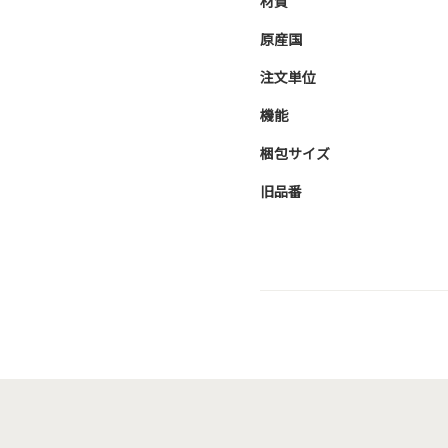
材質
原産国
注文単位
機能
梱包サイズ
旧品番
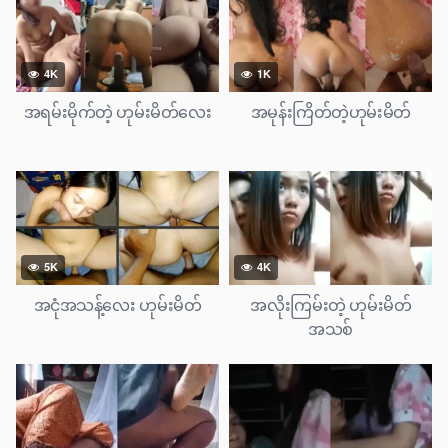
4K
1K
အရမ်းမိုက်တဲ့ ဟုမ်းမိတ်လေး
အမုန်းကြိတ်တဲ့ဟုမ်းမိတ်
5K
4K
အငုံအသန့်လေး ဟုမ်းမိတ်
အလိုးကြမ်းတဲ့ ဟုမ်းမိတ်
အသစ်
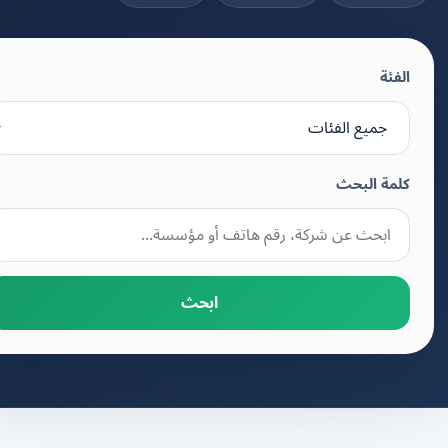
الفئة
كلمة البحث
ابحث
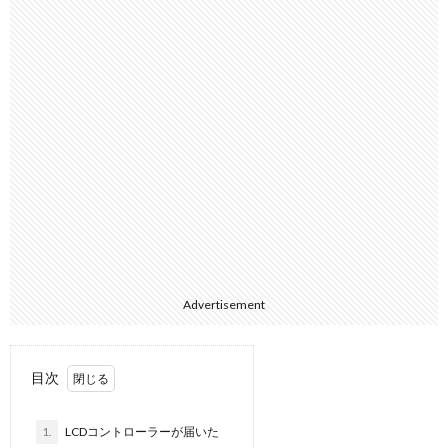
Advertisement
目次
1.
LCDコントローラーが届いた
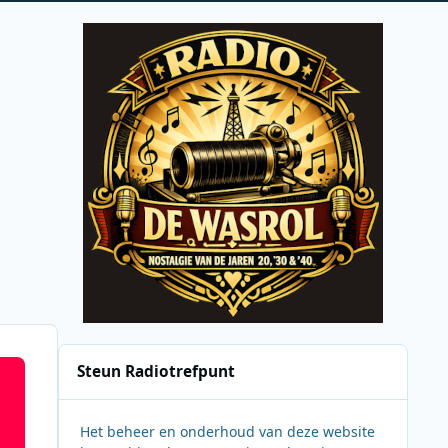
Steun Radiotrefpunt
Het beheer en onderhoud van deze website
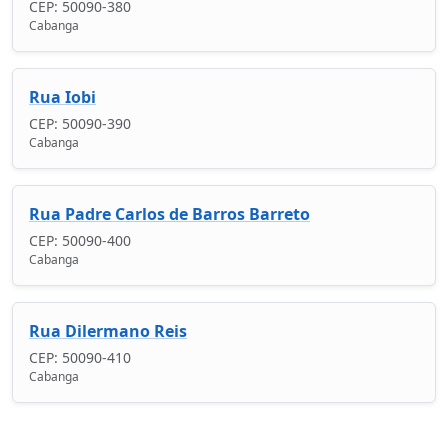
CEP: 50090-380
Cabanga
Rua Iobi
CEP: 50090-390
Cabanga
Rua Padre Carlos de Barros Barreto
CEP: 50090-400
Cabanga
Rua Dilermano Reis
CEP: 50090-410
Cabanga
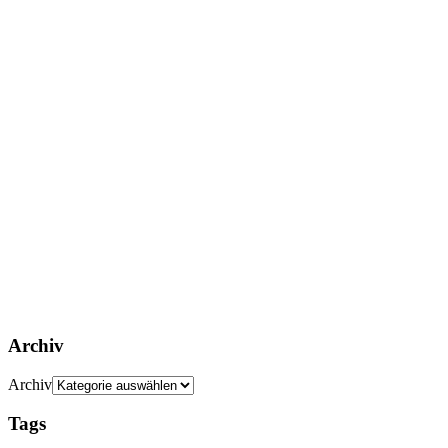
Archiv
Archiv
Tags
═══
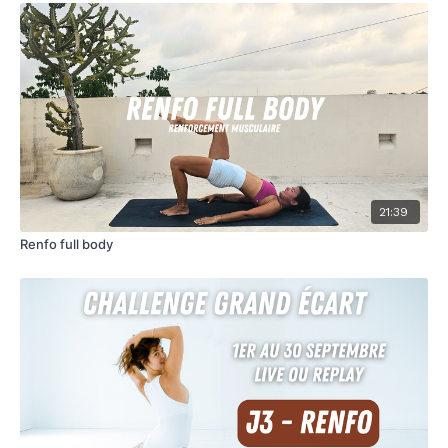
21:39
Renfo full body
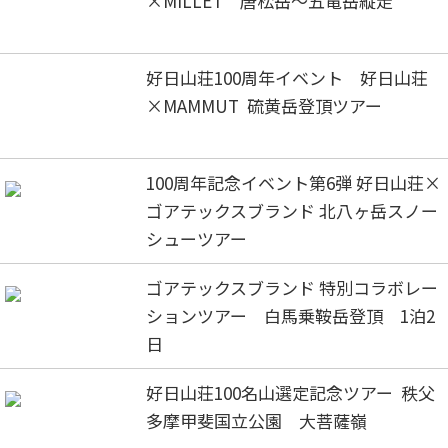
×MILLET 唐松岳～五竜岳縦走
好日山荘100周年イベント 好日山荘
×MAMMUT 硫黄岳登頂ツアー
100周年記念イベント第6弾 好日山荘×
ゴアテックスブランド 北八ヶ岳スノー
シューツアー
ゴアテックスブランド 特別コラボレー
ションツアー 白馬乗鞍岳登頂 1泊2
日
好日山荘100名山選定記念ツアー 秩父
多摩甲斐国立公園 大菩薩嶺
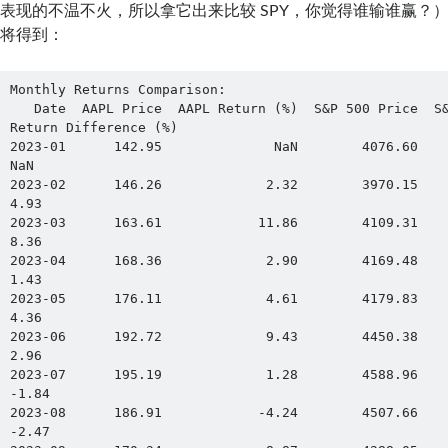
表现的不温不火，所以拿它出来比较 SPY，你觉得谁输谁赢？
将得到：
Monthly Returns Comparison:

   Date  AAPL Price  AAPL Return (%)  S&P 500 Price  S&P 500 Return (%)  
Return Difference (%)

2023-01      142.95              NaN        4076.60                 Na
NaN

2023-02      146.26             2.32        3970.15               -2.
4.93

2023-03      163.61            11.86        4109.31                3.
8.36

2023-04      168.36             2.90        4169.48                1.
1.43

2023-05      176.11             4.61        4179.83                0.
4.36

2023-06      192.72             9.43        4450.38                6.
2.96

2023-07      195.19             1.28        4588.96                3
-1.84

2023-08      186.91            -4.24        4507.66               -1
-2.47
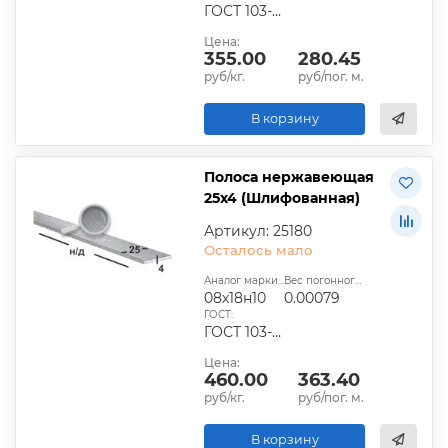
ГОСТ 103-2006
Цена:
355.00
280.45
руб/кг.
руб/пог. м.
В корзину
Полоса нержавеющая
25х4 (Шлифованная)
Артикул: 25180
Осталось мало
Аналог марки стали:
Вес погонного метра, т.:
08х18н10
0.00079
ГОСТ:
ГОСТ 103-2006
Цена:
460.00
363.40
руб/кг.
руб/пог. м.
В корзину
═══
Which lines in the items above contain the string "ゴアテックスブランド"? Collect every one of them word for word.

ゴアテックスブランド 北八ヶ岳スノー
ゴアテックスブランド 特別コラボレー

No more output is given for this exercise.